Standard Chartered Projects $3,500 AAVE Price by 2030

Standard Chartered’s Head of Digital Assets Research, Geoff Kendrick, has forecast that AAVE could climb to $3,500 by the end of 2030, citing the protocol’s leadership in DeFi lending and the rapid expansion of tokenized real-world assets (RWAs) as the main drivers behind the prediction.

When Kendrick launched coverage on June 25, 2026, AAVE was trading close to $70. Since then, the token has rallied roughly 25%, changing hands near $92 after gaining more than 4% on Monday, making it one of the few large-cap cryptocurrencies posting gains during the session.

If the forecast materializes, AAVE would deliver nearly a 50-fold return from its June 2026 level. Kendrick believes this performance would exceed the long-term gains expected from both Bitcoin and Ethereum. Following the release of Standard Chartered’s research note, AAVE jumped around 15%, according to Binance Square.

Rather than focusing solely on price appreciation, Kendrick’s outlook is built on the belief that decentralized finance is entering a new growth cycle fueled by institutional participation and the increasing use of tokenized real-world assets. In his view, capital will continue flowing toward protocols that already dominate on-chain lending.

Aave’s Long-Term Growth Thesis

Kendrick’s forecast outlines a gradual appreciation over the coming years, with AAVE expected to reach $180 by the end of 2026, $600 in 2027, $1,200 in 2028, $2,200 in 2029, and ultimately $3,500 by the end of 2030.

His valuation framework is based on three major industry trends. First, he expects tokenized assets actively used within DeFi to expand nearly 37-fold, reaching approximately $2.7 trillion by 2030. Second, stablecoin circulation is projected to grow to $2 trillion. Finally, he anticipates tokenized RWAs increasing from roughly 3.5% of DeFi activity today to around 30% by the end of the decade.

Kendrick described Aave as “an on-chain bank that operates without employees, downtime, or discretionary decision-making,” emphasizing that the protocol’s value lies in its infrastructure and market position rather than short-term token price movements.

At the time the report was published, Aave accounted for approximately 61.5% of active DeFi lending while controlling 52.4% of the total value locked (TVL) across decentralized lending platforms, according to Standard Chartered.

Separate research from Boston Consulting Group estimates that tokenized illiquid assets could grow into a $16 trillion market by 2030, reinforcing expectations that blockchain-based financial infrastructure will expand significantly over the coming years.

Institutional interest is also accelerating. JPMorgan’s filing for a second tokenized investment fund on Ethereum highlights the growing demand for blockchain-based collateral systems like those supported by Aave.

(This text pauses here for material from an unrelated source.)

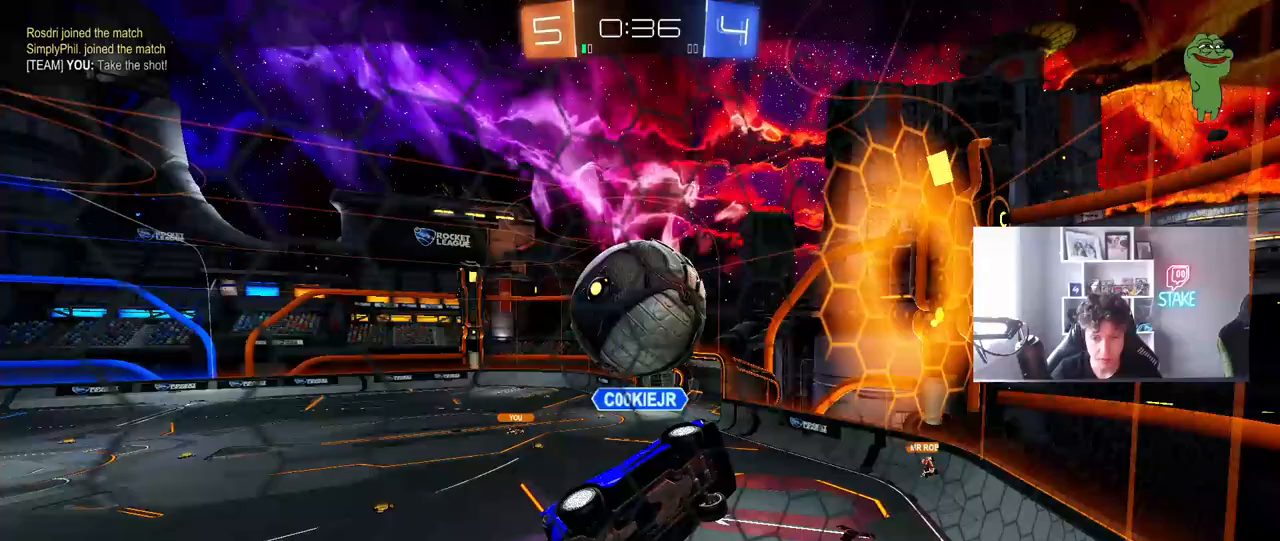
{"keys": [], "mouse": [], "mouse_move": "still", "events": []}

KelpDAO Incident Viewed as Temporary Setback

Standard Chartered initiated coverage roughly two months after the April 2026 KelpDAO exploit, which involved the collapse of the rsETH bridge. The attack enabled hackers to mint nearly $290 million worth of tokens that were later deposited on Aave as collateral to borrow legitimate assets.

The incident temporarily exposed Aave to an estimated $230 million in potential losses. During the market reaction, deposits across the protocol declined from roughly $44 billion to $23 billion, while its share of DeFi lending deposits dropped from around 59% to 38%.

Importantly, Aave’s own smart contracts remained secure throughout the incident. The vulnerability originated within KelpDAO’s bridge infrastructure rather than Aave itself. The event reflects a recurring challenge across DeFi, where weaknesses in external bridges or wrapper protocols can create risks for otherwise secure lending markets.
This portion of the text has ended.